As 1985 drew to a close, Easterhouse began to be sold as a solid proposition. Formed by brothers Ivor and Andy Perry in 1982, their credentials were impeccable – the group's association with The Smiths was strong, beginning with a Manchester support slot in 1983, and Morrissey and Marr had loudly proclaimed their brilliance to anyone willing to listen. The band also gave socialist diatribes to a music press happy to run over the word count for such things, and their first two Martin Hannett produced singles on London Records, while poor sellers, indicated a charged yet serious band.

Despite having all these credits on their side, London Records didn’t feel it was worth the effort investing further and dropped them, leaving them to be rescued by Rough Trade where, somewhat miraculously, the press enthusiasm continued unabated. One listen to “Whistling In The Dark” gives the game away as to why; this is an incredibly good and staggeringly robust record. It opens on a swinging Motown beat which subsequently dominates throughout, but that beat is augmented with hard, heavy guitar sounds – walloped metallic bass lines meet rhythm guitar lines which sound as if they’re echoing around a steelworks. “Let’s get to the point/ Get to the heart of it” bellows Andy Perry at the start, making it immediately clear that this was a band for whom toughness and directness were seen as virtues.

In a world where a band’s presence in the indie charts increasingly meant either deeply experimental music or delicate whimsy (or in the case of the Cocteau Twins, both) “Whistling” suggests that the powerful ideas birthed by punk rock weren’t necessarily exhausted. The music press were quick to suggest that Easterhouse may be Rough Trade’s Clash to The Smiths’ Pistols as a result, but in reality the bark and swing of the track feels as if it owes a bigger debt to The Jam; there’s the same strident, hectoring edge combined with a muscular but nonetheless irresistible delivery. 

Just when you think the track has shot its load and made its point, the final few moments turn out to be among the finest – “Don’t get caught the same way twice/ You give them money for old rage” yells Perry and the group completely let loose, thrashing, jangling and upping the dynamism past the point you thought it possible for them to go. It is, in short, a fine single and one I still play to this day.

Despite this, Easterhouse’s problem in the long term was multi-faceted. Firstly, a straightforward political punk revival clearly wasn't going to happen; even Paul Weller didn't want his records to sound like The Jam by this point. Besides that, the mid-eighties were a confused period in the music business, and nobody at either Rough Trade or any of the major labels seemed to effectively predict the way the wind was blowing.
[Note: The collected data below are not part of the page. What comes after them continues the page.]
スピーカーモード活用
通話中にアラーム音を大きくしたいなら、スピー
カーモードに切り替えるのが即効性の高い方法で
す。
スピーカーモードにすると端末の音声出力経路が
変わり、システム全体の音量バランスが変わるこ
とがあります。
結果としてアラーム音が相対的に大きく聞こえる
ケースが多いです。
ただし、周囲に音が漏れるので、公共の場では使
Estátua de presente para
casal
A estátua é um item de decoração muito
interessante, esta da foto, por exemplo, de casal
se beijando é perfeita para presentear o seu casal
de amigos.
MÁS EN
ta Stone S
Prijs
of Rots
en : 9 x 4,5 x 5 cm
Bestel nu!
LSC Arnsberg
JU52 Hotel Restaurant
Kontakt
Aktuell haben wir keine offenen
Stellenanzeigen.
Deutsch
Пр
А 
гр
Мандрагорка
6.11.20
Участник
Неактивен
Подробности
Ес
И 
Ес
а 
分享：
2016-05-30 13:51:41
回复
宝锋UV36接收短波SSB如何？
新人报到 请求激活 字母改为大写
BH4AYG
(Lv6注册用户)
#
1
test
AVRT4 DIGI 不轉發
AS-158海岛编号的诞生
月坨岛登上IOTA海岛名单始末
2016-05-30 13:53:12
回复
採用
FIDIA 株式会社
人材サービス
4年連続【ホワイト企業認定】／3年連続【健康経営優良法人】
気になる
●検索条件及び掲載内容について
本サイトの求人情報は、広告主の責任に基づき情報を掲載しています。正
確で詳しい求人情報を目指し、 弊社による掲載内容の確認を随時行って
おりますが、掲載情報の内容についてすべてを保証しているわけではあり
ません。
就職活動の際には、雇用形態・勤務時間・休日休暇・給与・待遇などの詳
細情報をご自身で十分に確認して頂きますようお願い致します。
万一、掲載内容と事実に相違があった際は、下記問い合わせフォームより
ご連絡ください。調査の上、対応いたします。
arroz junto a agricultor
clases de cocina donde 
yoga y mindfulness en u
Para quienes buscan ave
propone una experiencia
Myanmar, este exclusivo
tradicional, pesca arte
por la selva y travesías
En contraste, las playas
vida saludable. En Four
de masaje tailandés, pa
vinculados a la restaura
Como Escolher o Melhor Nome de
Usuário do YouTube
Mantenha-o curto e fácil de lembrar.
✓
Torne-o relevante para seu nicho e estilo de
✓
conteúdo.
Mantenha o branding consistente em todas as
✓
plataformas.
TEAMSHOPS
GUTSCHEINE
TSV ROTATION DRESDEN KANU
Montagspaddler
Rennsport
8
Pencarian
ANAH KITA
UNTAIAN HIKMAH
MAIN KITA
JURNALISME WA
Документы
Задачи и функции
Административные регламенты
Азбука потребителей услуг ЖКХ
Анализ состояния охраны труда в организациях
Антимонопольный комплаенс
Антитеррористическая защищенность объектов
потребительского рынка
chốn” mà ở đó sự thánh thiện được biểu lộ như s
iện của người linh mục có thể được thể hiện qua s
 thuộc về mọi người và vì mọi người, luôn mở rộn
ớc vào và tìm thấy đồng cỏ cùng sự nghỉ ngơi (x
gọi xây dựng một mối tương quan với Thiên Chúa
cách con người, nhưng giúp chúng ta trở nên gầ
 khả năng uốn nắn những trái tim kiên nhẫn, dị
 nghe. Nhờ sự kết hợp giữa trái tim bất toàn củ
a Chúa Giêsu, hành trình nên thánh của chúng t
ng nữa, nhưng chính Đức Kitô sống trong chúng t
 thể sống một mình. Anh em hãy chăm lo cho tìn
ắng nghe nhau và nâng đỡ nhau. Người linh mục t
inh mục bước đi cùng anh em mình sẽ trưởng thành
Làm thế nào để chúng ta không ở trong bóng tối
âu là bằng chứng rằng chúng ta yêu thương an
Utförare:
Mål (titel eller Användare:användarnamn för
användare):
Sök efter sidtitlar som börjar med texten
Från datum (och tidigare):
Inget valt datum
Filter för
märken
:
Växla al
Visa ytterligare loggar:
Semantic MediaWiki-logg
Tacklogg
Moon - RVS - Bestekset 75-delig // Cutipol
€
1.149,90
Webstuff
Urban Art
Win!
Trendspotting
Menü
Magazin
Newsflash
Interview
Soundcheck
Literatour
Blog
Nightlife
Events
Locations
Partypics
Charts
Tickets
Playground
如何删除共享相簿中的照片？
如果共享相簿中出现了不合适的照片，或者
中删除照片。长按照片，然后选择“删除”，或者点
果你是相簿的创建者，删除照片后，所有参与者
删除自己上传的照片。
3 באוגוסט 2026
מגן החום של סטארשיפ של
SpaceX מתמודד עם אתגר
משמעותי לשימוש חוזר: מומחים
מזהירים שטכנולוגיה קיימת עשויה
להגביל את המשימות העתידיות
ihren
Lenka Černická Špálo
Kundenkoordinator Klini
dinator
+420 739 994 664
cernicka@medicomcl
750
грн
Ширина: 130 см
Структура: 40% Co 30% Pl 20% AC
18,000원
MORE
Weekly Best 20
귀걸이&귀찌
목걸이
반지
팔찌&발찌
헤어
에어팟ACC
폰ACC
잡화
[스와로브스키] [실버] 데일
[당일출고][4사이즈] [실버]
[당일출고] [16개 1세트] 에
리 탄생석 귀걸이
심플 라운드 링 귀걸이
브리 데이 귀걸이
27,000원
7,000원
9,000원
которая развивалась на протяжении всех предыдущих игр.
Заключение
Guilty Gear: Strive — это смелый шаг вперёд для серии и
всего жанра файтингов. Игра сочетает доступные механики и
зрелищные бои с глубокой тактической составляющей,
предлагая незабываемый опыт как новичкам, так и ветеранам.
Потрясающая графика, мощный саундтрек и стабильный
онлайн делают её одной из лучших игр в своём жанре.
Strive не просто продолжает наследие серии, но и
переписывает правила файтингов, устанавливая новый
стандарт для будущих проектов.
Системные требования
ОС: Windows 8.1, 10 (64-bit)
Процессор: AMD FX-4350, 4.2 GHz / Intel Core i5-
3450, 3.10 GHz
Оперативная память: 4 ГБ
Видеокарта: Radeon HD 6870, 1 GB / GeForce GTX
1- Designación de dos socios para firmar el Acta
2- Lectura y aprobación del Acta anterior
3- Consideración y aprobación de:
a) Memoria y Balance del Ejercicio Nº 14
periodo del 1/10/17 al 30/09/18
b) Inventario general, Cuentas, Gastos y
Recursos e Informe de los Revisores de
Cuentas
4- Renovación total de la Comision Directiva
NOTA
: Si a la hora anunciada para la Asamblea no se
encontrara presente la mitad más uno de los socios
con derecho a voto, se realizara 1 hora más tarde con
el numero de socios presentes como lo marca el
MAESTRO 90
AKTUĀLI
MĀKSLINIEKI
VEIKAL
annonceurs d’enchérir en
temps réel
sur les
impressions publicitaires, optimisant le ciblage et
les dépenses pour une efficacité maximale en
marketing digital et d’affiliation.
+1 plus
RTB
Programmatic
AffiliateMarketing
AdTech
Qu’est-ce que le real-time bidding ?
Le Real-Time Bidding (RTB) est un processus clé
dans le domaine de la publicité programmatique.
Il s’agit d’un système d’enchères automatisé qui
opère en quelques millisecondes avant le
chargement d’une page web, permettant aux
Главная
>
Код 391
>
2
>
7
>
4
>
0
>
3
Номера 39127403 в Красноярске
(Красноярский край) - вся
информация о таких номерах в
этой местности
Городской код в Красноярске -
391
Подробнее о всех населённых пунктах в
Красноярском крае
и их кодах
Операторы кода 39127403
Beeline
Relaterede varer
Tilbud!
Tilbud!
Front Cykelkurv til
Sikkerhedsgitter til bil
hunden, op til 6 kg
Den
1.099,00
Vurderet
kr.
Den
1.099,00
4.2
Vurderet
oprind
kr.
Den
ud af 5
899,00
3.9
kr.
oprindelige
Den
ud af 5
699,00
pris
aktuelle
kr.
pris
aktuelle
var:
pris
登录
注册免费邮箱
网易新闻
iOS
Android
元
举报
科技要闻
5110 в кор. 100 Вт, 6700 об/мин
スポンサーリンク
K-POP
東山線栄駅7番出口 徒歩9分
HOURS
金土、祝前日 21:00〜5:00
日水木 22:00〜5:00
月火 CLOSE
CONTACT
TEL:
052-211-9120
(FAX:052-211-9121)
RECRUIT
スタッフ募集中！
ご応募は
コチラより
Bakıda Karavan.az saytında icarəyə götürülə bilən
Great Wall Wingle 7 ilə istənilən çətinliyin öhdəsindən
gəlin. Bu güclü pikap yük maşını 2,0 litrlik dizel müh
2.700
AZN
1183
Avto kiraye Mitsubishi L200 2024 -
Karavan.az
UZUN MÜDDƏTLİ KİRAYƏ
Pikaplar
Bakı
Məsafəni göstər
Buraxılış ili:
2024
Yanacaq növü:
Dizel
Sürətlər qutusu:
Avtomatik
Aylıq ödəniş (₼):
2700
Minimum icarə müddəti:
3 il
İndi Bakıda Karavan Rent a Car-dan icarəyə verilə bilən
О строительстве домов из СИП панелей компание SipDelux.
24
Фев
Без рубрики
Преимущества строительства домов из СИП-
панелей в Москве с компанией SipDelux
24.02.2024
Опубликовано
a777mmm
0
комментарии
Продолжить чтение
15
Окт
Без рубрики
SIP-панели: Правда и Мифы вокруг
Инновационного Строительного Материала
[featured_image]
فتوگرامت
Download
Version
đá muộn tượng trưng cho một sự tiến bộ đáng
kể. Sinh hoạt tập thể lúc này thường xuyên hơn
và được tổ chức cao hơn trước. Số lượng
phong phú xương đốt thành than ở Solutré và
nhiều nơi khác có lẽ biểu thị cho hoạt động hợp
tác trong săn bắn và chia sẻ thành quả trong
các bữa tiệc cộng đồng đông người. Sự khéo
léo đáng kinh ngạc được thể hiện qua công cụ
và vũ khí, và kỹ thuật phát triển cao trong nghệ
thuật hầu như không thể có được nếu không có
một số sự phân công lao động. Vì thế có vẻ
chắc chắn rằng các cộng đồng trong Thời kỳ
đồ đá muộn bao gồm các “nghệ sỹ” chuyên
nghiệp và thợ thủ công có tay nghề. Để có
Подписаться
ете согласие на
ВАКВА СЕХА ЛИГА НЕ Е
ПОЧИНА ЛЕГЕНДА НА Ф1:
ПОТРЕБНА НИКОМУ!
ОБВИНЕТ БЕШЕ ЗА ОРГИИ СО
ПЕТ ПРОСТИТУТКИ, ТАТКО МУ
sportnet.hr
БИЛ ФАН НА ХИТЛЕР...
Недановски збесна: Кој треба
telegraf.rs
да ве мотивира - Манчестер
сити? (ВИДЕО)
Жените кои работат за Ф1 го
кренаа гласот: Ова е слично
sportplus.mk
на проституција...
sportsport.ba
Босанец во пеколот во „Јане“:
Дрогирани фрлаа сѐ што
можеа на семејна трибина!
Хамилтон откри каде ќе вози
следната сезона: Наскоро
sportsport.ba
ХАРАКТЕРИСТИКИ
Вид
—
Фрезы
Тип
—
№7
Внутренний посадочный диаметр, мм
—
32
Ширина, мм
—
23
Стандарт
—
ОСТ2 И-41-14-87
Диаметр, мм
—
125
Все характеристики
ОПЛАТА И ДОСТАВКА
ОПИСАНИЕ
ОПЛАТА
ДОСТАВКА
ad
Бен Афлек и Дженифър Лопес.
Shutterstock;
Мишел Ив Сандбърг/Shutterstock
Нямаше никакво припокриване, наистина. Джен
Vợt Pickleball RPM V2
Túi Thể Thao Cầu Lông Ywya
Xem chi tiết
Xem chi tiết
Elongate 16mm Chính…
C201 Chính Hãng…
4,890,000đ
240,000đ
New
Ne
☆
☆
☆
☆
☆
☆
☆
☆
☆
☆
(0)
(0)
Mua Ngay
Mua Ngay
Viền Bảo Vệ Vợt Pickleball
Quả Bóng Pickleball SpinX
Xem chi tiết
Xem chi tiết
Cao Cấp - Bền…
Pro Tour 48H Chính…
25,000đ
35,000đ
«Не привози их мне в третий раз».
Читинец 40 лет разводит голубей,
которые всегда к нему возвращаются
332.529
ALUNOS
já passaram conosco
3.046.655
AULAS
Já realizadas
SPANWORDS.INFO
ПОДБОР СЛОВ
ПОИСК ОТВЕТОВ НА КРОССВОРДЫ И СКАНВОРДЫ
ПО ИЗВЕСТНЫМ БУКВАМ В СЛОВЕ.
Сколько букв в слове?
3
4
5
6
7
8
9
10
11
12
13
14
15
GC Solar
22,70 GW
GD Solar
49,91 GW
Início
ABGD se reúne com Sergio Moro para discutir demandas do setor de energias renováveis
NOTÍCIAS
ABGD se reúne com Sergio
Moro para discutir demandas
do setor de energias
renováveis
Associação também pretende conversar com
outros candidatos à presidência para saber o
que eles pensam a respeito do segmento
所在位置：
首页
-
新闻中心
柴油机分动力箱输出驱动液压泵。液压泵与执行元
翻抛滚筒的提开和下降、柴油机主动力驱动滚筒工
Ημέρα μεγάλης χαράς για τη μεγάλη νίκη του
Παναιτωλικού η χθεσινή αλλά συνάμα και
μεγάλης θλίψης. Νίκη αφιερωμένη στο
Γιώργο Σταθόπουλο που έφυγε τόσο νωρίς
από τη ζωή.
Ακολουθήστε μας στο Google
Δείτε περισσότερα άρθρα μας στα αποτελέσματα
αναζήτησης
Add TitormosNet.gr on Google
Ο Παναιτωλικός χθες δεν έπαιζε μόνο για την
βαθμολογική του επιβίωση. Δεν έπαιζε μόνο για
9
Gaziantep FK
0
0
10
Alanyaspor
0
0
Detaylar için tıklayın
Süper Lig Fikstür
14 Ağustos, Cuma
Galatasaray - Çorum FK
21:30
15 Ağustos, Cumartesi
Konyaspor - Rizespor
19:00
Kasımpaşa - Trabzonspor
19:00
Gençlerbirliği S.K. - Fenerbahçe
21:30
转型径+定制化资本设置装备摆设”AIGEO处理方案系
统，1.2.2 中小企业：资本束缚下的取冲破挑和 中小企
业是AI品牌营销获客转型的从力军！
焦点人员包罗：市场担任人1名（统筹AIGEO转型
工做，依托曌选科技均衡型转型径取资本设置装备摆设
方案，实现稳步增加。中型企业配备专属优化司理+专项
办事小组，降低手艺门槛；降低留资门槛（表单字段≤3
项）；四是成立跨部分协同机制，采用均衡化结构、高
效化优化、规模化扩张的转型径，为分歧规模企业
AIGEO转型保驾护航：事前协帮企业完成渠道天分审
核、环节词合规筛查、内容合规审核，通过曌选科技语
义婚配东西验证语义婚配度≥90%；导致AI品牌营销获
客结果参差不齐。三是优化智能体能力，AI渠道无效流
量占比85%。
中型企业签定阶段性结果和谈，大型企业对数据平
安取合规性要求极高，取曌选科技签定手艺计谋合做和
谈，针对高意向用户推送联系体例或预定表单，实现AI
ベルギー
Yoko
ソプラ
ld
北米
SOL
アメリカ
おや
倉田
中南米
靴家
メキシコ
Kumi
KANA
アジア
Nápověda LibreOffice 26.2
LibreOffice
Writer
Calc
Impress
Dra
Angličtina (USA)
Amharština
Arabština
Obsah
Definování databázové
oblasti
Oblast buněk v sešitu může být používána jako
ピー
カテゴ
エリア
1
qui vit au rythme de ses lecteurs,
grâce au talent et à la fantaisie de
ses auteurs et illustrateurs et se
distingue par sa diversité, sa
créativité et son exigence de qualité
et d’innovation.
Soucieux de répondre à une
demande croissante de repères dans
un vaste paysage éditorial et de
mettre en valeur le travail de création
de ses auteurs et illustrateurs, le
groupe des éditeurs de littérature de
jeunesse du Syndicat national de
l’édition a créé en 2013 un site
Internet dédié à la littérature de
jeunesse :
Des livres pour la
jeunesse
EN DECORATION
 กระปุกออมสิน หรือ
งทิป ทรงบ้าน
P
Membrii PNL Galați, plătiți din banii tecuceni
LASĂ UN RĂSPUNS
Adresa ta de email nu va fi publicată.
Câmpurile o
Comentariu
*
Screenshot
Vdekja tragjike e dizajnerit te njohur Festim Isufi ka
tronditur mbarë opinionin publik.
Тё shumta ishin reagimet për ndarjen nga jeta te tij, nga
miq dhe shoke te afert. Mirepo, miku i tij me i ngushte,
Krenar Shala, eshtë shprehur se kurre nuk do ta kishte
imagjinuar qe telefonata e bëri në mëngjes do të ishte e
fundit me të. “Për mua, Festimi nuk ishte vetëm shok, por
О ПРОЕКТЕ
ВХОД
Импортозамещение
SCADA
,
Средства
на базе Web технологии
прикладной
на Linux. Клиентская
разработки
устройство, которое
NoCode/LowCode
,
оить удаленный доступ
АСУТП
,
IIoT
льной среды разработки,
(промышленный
One of the common bets being placed by journalists and A&R reps was that if alternative music was going to crossover, it was going to have to adopt mainstream arena rock's production values and delivery. Throughout 1986 and slightly beyond, groups such as Goodbye Mr Mackenzie and Love And Money took the attitude and the sound of the alternative sector but turned their noise on vinyl into something airbrushed, vast and blown out. In the mid-eighties, any indie band getting signed to a major may have ended up sounding faintly like Big Country or Simple Minds in the end.